Reading allegories in fantasy literature

Christopher Farai Charamba The Reader
“A reader lives a thousand times before he dies.” These the words of the “Game of Thrones” scribe George R.R. Martin. The books, now turned into a major television series, are a delectable canon of epic fantasy literature. Martin is able to capture the imagination of the reader, create worlds, generate suspense and capture a wide range of emotions in the reader.

Certainly, in that series of books, the reader lives and dies multiple times over, sometimes vicariously through the characters.

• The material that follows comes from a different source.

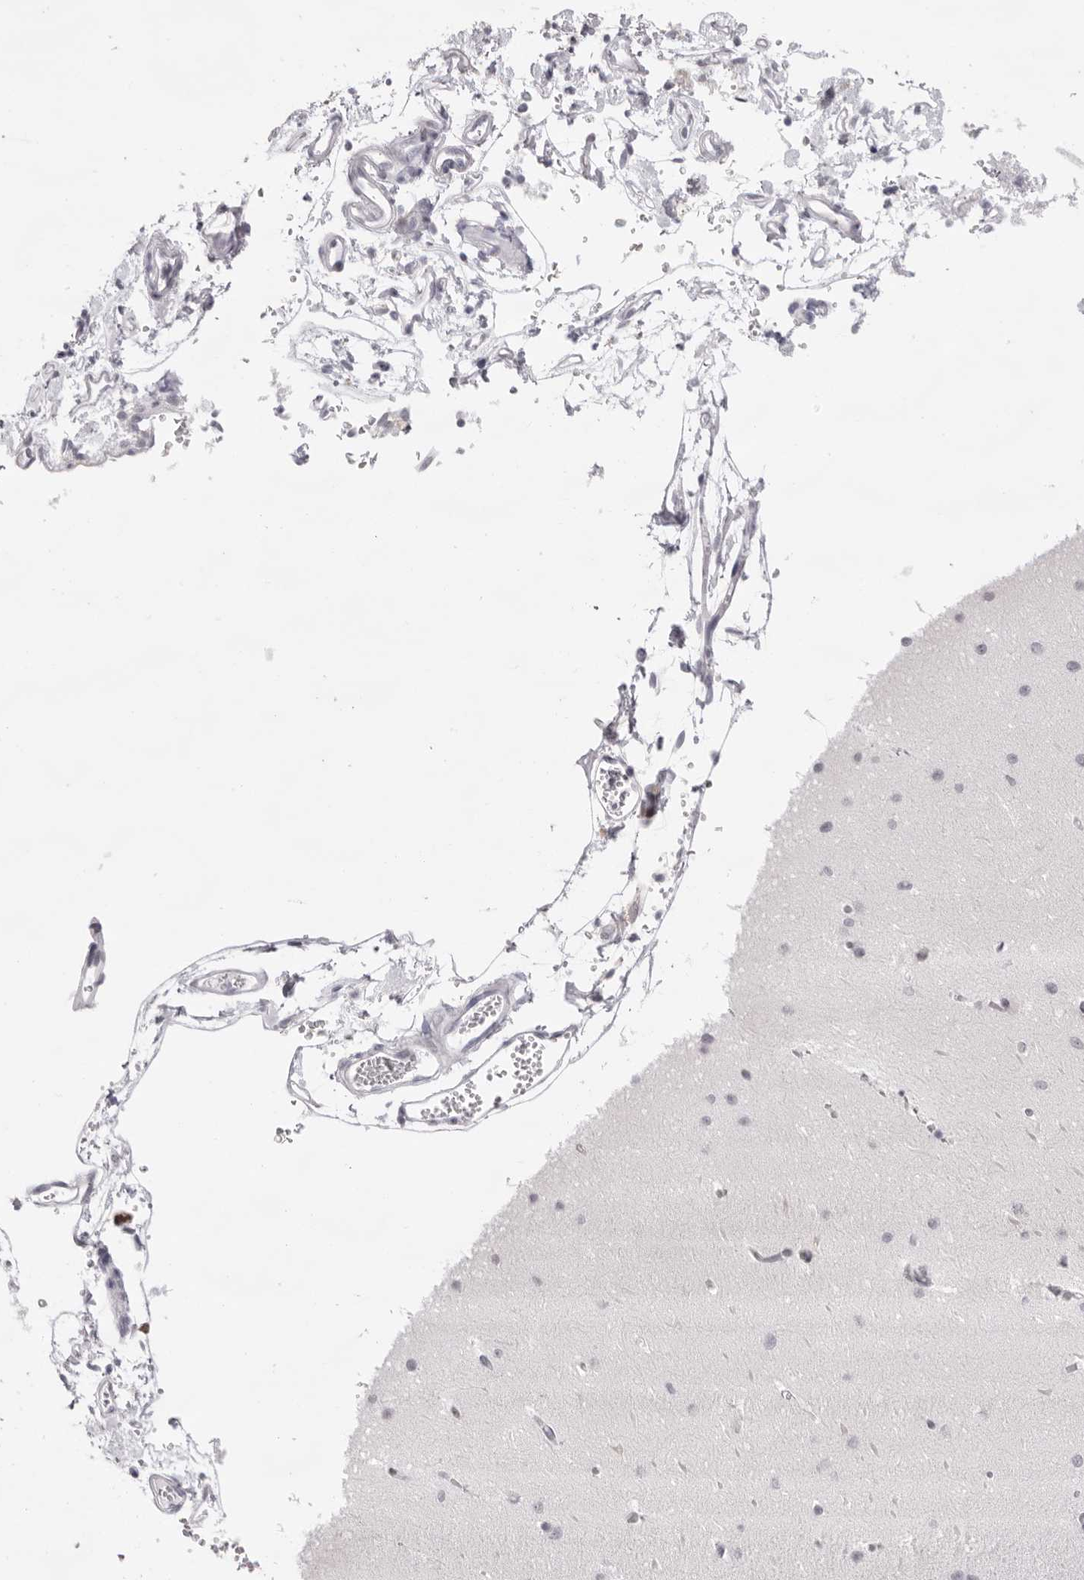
{"staining": {"intensity": "negative", "quantity": "none", "location": "none"}, "tissue": "cerebellum", "cell_type": "Cells in granular layer", "image_type": "normal", "snomed": [{"axis": "morphology", "description": "Normal tissue, NOS"}, {"axis": "topography", "description": "Cerebellum"}], "caption": "This is an immunohistochemistry image of unremarkable cerebellum. There is no positivity in cells in granular layer.", "gene": "SMIM2", "patient": {"sex": "male", "age": 37}}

Fantasy novels are an interesting genre to read and must be so to write. The author goes beyond the physical realm within which they exist and imagine alternate worlds where the rules and laws that govern the metaphysical space they occupy are often suspended and replaced.

Such books are a magnificent reflection of the expanse of human thinking and human desire to go beyond current existence.

Often they also serve as an allegory of the human condition focusing on different themes – political, religious, romantic, colonial and other issues that plague the existence of man.

One such fantasy novel, a trilogy in fact, is titled “His Dark Materials” by Philip Pullman. The three titles in the trilogy are “Northern Lights”, “The Subtle Knife” and “The Amber Spyglass”.

Pullman’s books follow Lyra Belacqua, a young girl who lives in a universe where the human soul lives outside one’s body in animal form. In children, this soul known as a daemon has the ability to change form at will until the child comes of age and it adopts a permanent form.

After her friend Roger is kidnapped by Gobblers who works for the Magisterium, Lyra sets off on an epic adventure where she travels to multiple universes to look for him and in the process discovers secrets about herself and her family, about the Dust, a substance which is said by the Magisterium to be linked to original sin and the creation of man.

Her journey takes place in the company of her daemon, witches, armoured polar bears and a tribe of seafarers.

“His Dark Materials” is an interesting political allegory that picks at institutional religion, particularly the Catholic Church which the Magisterium seems to be modelled on.

In this trilogy Pullman interrogates religious dogma and its imposition on society without question.

“[I]n my view, belief in God seems to be a very good excuse, on the part of those who claim to believe, for doing many wicked things that they wouldn’t feel justified in doing without such a belief,” Pullman is quoted as saying in an interview with The Guardian.

His trilogy was placed on a banned list in the United States and ranked at No. 8 on the Top 100 Banned/Challenged Books list for 2000-2009.

According to Jen Northington, in 2007, the Catholic League campaigned against “The Golden Compass” (the alternate name for “Northern Lights”), declaring that it promoted atheism and attacked Christianity.

Cynthia Grenier, in the Catholic Culture, said: “In the world of Pullman, God Himself (the Authority) is a merciless tyrant. His Church is an instrument of oppression, and true heroism consists of overthrowing both”.

The trilogy derives its name from a line in John Milton’s “Paradise Lost” and some have stated that it is in part a retelling of this text.

Pullman is able to ask religious, philosophical, sexuality and even scientific questions in these three books putting even the most liberal of readers at some discomfort.

This narrative is certainly one which can cause offence to those of a religious inclination despite the fantasy setting of the storyline.

Despite this, Pullman put together a well packaged fantasy offering which though targeted to an older teen or young adult audience, makes for good reading at any age.

The author is expected to release a companion trilogy to his first titled “The Book of Dust” with the first instalment expected in October this year.